Observation data Epoch J2000 Equinox ICRS
- Constellation: Lacerta
- Right ascension: 22^{h} 50^{m} 21.77721^{s}
- Declination: +41° 57′ 12.1795″
- Apparent magnitude (V): 5.91

Characteristics
- Spectral type: B3IV:eaV (B4 + F9 III)
- U−B color index: −0.508
- B−V color index: +0.083
- Variable type: β Lyr

Astrometry
- Radial velocity (R_{v}): −15.8±3.1 km/s
- Proper motion (μ): RA: +6.047 mas/yr Dec.: +1.124 mas/yr
- Parallax (π): 2.0147±0.1990 mas
- Distance: 1,600 ± 200 ly (500 ± 50 pc)

Orbit
- Period (P): 10.085415±0.000080 d
- Eccentricity (e): 0.0
- Periastron epoch (T): 2441170.285±0.029
- Semi-amplitude (K_{1}) (primary): 25.8±1.7 km/s
- Semi-amplitude (K_{2}) (secondary): 159.2±0.2 km/s

Details

14 Lac A
- Mass: 7.45±0.3 M_{☉}
- Radius: (polar) 7.55 R_{☉}
- Surface gravity (log g): 3.55 cgs
- Temperature: (Polar) 18,000±1,000 K

14 Lac B
- Mass: 1.21±0.05 M_{☉}
- Radius: (polar) 8.85 R_{☉}
- Surface gravity (log g): 2.65 cgs
- Temperature: (polar) 6,000±200 K
- Other designations: 14 Lac, V360 Lac, BD+41°4623, HD 216200, HIP 112778, HR 8690, SAO 52412, WDS J22504+4157

Database references
- SIMBAD: data

= 14 Lacertae =

Binary star in the constellation Lacerta

14 Lacertae is a binary star system in the northern constellation Lacerta, located around 1,600 light years away.
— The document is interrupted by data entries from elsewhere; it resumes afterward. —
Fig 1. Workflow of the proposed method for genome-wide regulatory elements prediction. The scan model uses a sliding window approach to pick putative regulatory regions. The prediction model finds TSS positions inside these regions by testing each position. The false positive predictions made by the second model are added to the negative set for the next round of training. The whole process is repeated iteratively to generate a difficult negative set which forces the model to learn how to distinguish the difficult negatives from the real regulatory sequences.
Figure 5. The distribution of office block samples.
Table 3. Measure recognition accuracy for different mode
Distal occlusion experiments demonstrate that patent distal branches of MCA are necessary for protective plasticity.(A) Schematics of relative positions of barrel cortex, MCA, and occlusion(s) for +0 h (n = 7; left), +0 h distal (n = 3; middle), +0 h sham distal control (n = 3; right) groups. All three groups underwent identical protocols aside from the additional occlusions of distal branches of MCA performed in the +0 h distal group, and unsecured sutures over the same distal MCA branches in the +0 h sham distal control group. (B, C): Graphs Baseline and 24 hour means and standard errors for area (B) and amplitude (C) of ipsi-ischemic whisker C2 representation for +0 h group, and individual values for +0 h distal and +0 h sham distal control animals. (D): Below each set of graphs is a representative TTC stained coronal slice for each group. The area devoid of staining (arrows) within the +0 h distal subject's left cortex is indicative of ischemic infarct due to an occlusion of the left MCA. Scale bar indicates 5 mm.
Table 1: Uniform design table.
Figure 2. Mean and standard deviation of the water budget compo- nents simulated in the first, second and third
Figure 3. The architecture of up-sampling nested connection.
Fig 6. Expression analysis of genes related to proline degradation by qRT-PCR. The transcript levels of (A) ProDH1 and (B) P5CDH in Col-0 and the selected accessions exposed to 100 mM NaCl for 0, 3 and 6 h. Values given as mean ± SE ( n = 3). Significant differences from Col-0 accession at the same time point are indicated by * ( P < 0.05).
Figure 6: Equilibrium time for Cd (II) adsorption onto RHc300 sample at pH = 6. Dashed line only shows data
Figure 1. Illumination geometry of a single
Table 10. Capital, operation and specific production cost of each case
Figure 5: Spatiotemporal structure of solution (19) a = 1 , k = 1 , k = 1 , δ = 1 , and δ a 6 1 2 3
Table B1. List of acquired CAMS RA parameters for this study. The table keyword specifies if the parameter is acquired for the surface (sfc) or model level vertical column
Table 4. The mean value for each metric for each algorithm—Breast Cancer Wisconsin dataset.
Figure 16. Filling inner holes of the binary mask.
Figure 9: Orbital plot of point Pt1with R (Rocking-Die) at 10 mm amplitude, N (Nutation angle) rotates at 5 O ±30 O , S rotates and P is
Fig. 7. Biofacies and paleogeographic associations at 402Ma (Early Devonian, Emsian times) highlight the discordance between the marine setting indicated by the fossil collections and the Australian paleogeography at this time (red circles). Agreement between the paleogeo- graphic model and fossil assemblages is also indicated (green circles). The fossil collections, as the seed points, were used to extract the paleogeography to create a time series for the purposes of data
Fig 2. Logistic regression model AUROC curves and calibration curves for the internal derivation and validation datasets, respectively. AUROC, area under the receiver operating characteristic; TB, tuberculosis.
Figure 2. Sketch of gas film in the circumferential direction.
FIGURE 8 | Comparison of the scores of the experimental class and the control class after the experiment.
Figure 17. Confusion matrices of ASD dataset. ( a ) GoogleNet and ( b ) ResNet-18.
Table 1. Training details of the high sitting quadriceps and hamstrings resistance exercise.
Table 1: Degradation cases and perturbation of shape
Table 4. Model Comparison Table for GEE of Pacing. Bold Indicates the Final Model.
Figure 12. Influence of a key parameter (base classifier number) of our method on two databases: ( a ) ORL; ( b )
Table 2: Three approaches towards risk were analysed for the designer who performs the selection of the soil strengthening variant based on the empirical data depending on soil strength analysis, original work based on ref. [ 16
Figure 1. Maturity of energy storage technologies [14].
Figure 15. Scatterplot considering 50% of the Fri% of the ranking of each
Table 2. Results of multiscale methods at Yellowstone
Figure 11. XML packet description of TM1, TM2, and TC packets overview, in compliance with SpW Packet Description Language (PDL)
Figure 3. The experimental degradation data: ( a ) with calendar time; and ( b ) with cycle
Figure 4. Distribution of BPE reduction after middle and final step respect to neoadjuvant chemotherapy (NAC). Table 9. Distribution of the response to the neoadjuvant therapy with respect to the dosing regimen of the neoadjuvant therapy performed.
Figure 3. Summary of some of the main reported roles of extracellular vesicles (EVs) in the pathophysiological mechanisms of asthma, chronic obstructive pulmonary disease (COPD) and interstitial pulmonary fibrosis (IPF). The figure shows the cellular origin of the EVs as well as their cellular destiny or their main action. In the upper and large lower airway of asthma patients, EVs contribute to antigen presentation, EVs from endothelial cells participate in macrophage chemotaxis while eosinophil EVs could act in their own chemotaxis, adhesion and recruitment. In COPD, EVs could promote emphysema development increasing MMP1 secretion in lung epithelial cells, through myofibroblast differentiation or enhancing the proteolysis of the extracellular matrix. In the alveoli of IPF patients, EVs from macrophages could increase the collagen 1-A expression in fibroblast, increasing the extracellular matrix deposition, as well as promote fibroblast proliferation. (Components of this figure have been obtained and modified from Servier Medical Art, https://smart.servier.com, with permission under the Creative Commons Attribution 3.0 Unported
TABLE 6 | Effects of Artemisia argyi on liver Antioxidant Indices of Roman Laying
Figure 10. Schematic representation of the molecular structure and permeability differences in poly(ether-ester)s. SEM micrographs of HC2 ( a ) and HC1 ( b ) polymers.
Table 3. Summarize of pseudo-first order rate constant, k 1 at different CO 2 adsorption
It has the variable star designation V360 Lacertae; 14 Lacertae is the Flamsteed designation. The system is barely visible to the naked eye in good seeing conditions, having a peak apparent visual magnitude of 5.91. It is moving closer to the Earth with a heliocentric radial velocity of −16 km/s.

This is a double-lined spectroscopic binary in a close, circular orbit with a period of 10.08 days and a separation of 40.327 solar radius. The orbital inclination is 65±1 °. 14 Lac is a variable star system that, once per orbit, shows a primary minimum with a 0.07 magnitude decrease and a secondary minimum with a decrease of 0.02. The primary component is a Be star that is spinning rapidly at its critical velocity. The lower mass secondary is synchronously rotating and is filling its Roche lobe. The rapid rotation of the primary may have been caused by mass transfer from the secondary.

Samus et al. (2017) classify this as a detached Beta Lyrae-type eclipsing binary, although they note there is some uncertainty in the classification. Bossi et al. (1998) argued that the system is neither an eclipsing binary nor an ellipsoidal variable. Instead they propose the variability is caused by distortion of a gaseous shell by the secondary component. Linnell et al. (2006) demonstrated that the light curve is mostly caused by tidal distortion in combination with illumination of the lower mass secondary by the primary.